* _Provided records_

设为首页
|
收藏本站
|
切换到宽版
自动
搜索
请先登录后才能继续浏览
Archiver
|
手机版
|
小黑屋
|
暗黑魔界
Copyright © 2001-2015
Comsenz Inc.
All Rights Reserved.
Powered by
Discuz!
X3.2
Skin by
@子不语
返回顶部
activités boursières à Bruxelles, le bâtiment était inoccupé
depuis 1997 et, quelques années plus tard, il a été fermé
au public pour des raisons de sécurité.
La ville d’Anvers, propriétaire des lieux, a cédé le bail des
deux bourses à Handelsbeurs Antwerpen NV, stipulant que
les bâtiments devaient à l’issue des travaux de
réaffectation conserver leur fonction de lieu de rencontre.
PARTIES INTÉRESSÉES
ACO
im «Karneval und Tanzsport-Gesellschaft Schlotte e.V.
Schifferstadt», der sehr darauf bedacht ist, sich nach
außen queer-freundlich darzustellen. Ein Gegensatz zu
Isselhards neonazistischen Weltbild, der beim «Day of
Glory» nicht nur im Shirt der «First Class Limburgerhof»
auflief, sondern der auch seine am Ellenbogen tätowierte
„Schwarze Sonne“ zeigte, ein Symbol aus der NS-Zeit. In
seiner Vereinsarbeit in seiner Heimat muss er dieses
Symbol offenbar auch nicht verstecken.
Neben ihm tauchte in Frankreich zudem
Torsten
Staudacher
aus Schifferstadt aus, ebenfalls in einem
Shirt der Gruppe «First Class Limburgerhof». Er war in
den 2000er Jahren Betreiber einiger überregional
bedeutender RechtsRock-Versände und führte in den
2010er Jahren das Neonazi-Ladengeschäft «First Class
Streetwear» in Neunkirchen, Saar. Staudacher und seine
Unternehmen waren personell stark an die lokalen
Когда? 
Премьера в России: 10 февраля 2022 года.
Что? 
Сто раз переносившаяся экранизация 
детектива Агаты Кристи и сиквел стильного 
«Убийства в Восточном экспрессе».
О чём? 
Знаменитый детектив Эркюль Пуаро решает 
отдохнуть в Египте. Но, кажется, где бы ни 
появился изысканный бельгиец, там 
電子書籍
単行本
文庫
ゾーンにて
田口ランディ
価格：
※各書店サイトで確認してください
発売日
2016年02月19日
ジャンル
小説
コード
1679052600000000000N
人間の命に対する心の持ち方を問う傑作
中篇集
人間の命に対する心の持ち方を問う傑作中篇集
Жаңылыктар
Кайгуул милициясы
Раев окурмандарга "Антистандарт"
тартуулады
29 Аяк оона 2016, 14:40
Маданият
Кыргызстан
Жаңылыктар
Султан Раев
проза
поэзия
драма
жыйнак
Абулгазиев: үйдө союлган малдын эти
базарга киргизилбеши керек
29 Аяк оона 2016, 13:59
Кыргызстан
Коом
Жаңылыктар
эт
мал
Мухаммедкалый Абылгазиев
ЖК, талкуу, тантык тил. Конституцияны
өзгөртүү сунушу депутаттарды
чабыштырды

* _Work instruction_
Search the material for the string "Shirt" and return each line that has it.

* _Solution for this task_
Glory» nicht nur im Shirt der «First Class Limburgerhof»
Shirt der Gruppe «First Class Limburgerhof». Er war in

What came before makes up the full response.